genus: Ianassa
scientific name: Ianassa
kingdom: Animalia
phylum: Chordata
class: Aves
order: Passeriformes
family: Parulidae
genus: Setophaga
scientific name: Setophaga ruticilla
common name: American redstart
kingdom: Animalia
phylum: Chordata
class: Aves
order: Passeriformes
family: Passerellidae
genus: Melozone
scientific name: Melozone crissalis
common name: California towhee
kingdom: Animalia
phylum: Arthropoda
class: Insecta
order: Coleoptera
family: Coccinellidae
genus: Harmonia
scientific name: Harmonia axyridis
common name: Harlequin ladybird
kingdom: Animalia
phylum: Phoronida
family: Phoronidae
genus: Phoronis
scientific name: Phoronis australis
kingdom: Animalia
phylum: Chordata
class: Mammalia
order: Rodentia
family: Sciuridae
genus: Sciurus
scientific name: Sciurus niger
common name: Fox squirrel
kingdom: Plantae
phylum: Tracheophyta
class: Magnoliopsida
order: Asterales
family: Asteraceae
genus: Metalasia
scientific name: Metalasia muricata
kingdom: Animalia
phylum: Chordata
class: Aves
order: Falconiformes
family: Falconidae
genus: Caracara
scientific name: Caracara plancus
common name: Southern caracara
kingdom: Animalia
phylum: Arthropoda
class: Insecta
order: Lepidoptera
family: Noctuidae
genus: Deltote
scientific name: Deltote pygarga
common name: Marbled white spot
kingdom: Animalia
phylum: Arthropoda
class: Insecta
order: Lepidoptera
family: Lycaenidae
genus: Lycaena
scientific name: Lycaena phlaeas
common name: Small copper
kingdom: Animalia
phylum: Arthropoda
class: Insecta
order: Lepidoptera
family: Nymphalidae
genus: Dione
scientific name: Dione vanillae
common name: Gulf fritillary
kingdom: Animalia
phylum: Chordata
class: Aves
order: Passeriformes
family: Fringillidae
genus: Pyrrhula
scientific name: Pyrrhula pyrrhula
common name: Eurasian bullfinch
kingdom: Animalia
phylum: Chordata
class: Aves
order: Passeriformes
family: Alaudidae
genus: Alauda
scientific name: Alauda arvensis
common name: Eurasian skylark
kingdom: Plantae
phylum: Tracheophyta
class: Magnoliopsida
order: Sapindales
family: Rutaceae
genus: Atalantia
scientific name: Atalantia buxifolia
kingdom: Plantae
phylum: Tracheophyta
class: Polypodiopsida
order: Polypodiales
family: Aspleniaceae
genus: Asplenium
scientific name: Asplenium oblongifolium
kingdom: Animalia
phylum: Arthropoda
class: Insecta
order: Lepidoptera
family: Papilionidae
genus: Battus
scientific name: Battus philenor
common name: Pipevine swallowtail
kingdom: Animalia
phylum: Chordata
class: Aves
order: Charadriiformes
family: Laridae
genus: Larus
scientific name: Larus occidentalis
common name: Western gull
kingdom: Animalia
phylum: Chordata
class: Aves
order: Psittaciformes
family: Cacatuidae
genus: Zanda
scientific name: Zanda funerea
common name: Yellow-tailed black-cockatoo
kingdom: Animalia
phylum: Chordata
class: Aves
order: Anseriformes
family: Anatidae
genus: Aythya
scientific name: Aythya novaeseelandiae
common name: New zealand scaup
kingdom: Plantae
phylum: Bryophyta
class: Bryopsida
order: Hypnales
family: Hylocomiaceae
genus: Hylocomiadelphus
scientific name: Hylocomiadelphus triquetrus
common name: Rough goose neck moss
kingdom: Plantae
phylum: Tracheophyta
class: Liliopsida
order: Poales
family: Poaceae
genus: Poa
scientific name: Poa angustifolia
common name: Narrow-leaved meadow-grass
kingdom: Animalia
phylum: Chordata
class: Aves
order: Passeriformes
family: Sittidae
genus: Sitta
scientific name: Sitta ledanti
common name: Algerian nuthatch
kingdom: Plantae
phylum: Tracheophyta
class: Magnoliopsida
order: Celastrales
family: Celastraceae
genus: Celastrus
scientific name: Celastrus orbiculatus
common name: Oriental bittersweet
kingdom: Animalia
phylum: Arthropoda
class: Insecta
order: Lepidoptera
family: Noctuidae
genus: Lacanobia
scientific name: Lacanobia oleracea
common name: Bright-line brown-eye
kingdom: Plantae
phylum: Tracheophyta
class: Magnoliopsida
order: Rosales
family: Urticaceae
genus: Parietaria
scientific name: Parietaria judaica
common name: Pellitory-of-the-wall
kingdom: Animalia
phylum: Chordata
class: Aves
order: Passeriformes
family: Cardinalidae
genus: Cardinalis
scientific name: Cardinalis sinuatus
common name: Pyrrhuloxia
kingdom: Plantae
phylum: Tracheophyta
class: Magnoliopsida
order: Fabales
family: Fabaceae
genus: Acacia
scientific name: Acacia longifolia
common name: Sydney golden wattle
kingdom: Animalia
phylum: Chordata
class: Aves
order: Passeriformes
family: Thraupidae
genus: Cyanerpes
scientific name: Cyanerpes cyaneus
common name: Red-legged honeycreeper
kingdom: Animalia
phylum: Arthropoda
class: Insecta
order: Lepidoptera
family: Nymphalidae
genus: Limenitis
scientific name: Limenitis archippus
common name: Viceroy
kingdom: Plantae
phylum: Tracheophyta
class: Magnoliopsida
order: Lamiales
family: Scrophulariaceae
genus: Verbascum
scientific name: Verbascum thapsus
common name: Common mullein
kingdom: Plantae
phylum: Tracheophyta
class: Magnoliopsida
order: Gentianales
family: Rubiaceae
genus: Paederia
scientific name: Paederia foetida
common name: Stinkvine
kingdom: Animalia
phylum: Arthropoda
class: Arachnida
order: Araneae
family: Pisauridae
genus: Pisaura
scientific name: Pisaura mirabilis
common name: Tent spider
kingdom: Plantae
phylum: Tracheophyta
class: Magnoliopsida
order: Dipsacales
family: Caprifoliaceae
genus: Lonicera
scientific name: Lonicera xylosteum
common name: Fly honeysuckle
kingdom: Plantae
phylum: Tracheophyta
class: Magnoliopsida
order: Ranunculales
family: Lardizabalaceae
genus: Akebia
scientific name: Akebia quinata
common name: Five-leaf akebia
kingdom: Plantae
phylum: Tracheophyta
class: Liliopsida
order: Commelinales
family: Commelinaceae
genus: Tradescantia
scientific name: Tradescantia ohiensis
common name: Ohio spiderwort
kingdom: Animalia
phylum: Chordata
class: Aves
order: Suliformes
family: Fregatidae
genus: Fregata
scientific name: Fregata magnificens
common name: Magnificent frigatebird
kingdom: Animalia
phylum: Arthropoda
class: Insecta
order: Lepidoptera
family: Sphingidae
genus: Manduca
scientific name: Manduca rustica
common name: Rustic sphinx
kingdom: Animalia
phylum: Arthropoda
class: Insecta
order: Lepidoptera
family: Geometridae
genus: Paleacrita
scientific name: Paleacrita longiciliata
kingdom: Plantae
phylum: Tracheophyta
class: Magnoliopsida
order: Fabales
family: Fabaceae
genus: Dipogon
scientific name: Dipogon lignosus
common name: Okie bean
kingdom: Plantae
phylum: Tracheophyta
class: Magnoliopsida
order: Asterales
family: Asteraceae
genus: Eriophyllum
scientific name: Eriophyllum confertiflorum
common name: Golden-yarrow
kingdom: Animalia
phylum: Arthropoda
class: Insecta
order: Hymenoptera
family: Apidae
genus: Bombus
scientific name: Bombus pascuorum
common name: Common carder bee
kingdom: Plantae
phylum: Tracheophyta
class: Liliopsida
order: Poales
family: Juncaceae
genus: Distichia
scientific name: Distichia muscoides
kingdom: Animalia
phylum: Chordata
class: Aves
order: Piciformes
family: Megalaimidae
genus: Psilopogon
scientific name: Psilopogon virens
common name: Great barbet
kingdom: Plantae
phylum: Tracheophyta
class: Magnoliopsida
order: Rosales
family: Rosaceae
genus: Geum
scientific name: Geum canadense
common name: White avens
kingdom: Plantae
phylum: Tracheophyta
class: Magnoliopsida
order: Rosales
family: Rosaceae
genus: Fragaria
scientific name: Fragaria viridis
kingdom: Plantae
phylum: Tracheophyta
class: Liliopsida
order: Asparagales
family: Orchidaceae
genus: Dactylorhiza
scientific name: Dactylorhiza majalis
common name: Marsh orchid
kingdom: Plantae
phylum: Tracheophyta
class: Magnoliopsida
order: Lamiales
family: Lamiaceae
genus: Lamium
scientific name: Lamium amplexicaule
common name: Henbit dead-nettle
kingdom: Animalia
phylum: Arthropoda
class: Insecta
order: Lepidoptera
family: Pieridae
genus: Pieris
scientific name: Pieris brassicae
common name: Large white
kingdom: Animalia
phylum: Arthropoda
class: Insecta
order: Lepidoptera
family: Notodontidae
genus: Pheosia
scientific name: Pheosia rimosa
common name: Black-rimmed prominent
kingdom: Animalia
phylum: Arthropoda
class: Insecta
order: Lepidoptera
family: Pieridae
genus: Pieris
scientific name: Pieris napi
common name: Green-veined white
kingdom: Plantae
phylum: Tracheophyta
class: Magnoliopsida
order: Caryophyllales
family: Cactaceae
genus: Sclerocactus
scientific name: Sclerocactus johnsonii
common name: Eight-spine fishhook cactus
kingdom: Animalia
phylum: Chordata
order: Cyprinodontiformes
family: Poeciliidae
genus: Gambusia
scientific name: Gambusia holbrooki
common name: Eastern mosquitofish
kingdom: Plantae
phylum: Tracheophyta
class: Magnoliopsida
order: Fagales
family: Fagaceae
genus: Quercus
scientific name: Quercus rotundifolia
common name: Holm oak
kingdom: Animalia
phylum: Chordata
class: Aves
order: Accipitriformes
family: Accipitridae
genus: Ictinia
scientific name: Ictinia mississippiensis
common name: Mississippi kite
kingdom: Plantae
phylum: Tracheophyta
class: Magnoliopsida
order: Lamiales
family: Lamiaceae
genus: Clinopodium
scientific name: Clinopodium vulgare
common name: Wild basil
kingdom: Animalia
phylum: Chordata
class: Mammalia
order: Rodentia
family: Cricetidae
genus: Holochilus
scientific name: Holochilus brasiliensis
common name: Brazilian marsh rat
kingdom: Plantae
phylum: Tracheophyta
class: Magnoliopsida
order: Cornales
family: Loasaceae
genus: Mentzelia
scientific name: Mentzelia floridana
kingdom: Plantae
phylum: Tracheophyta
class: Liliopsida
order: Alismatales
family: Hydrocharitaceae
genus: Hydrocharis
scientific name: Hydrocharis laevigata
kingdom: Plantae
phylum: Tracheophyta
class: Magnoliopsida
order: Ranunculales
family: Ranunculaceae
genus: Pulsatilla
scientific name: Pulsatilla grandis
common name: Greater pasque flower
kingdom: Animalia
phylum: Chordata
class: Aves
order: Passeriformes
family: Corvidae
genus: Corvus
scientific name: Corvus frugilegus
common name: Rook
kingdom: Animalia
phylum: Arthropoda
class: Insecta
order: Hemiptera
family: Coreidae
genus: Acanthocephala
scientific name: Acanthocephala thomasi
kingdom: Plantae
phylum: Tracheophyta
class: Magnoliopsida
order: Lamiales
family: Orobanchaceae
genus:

_ _ _ _ _ _ _

* WHAT YOU ARE ASKED TO DO
Copy out everything from the line containing "genus: Dipogon" down to the line containing "genus: Bombus", renaming "common name" to "vernacular name" and leaving the rest unchanged.

* SOLUTION TO THIS TASK
genus: Dipogon
scientific name: Dipogon lignosus
vernacular name: Okie bean
kingdom: Plantae
phylum: Tracheophyta
class: Magnoliopsida
order: Asterales
family: Asteraceae
genus: Eriophyllum
scientific name: Eriophyllum confertiflorum
vernacular name: Golden-yarrow
kingdom: Animalia
phylum: Arthropoda
class: Insecta
order: Hymenoptera
family: Apidae
genus: Bombus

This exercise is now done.